On October 8, 2009, Forum for the Future, a non-profit sustainable development organization, introduced its project the “Tourism 2023 Vision” at the ABTA travel conference. The purpose of this project is to help the UK outbound travel and tourism industry understand the challenges it faces in planning for a sustainable future. This ‘what if’ report outlines what could happen to tourism in the future as a result of climate change, population growth and shortages of oil and other resources through the exploration of four possible scenarios that could impact the future state of the tourism market. Major UK based tour operators, airlines, cruise companies and travel agents participated in the exercise and signed the Tourism 2023 Vision, committing themselves, individually and as a group, to creating a sustainable industry by 2023.
In summary, these Tourism 2023 scenarios include “Boom & Bust” where new technologies make green traveling easier and where an aging population takes medical holidays for cheap operations elsewhere. “Divided Disquiet” where political instability will have made many world destinations unattractive to tourists, except for doomsday tourism where people will flock to see rapidly disappearing natural resources. “Price and Privilege” where the rising costs of fuel and energy will make long distance travel too expensive for most people. “Carbon Clampdown” where legislative measures such as personal carbon credits combined with increased awareness on the risks of climate change could result in a reduced demand for international travel.
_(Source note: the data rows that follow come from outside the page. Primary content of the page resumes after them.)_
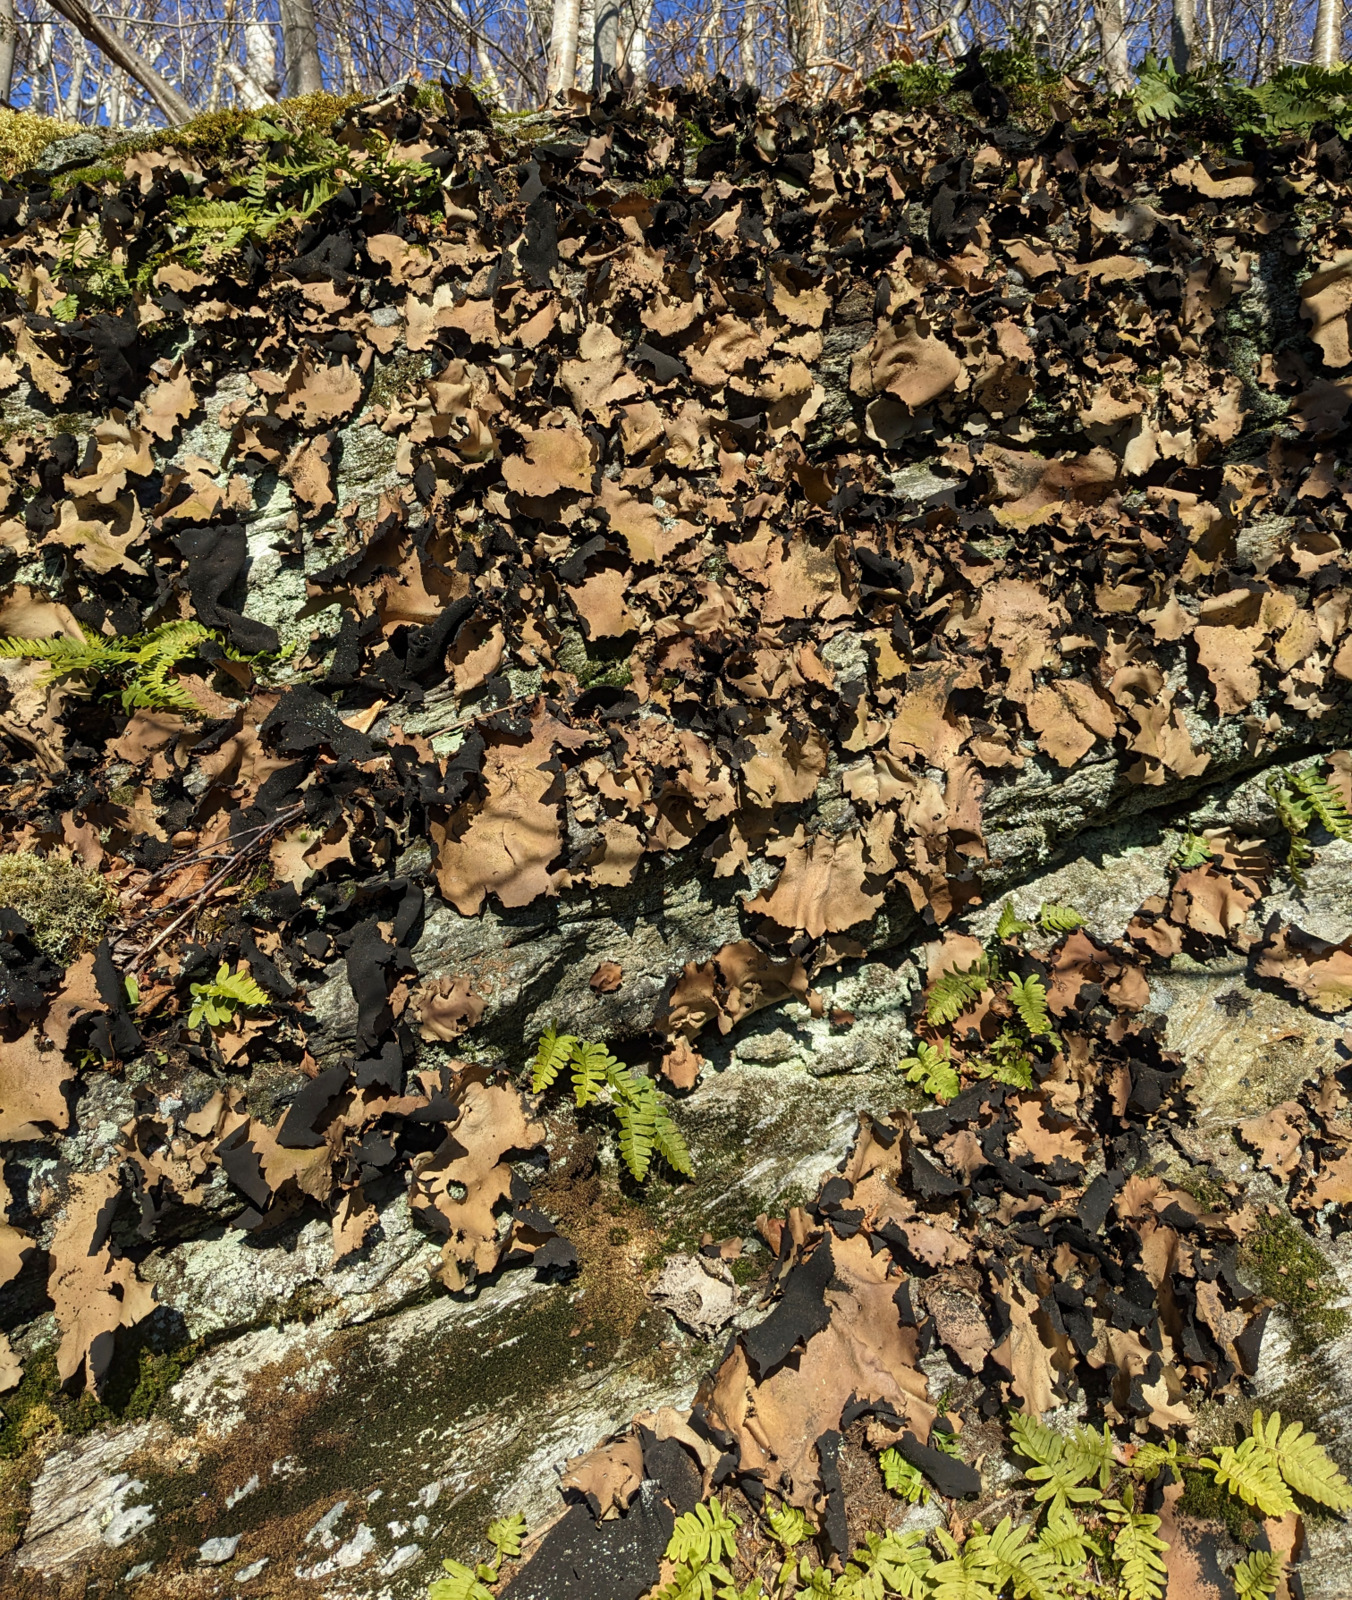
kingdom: Fungi
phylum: Ascomycota
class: Lecanoromycetes
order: Umbilicariales
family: Umbilicariaceae
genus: Umbilicaria
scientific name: Umbilicaria mammulata
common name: Smooth rock tripe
This vision for action that
resulted from the 18 month project is based on six principles: protecting
the environment, developing employees, providing customers with mainstream
sustainable products, ensuring that destinations benefit from tourism,
innovating to create sustainable transport and resorts and developing a
business which is environmentally, socially and financially sustainable.
The project has been successful in drawing attention to some challenges the tourism industry will face in achieving sustainability. It has also been successful in convincing businesses and organizations that their practices must change to ensure sustainability in the future of tourism. Currently only targeting the UK tourism industry, these principles could be applied to the Canadian tourism industry to further the conversations on sustainable tourism and act as a catalyst for action.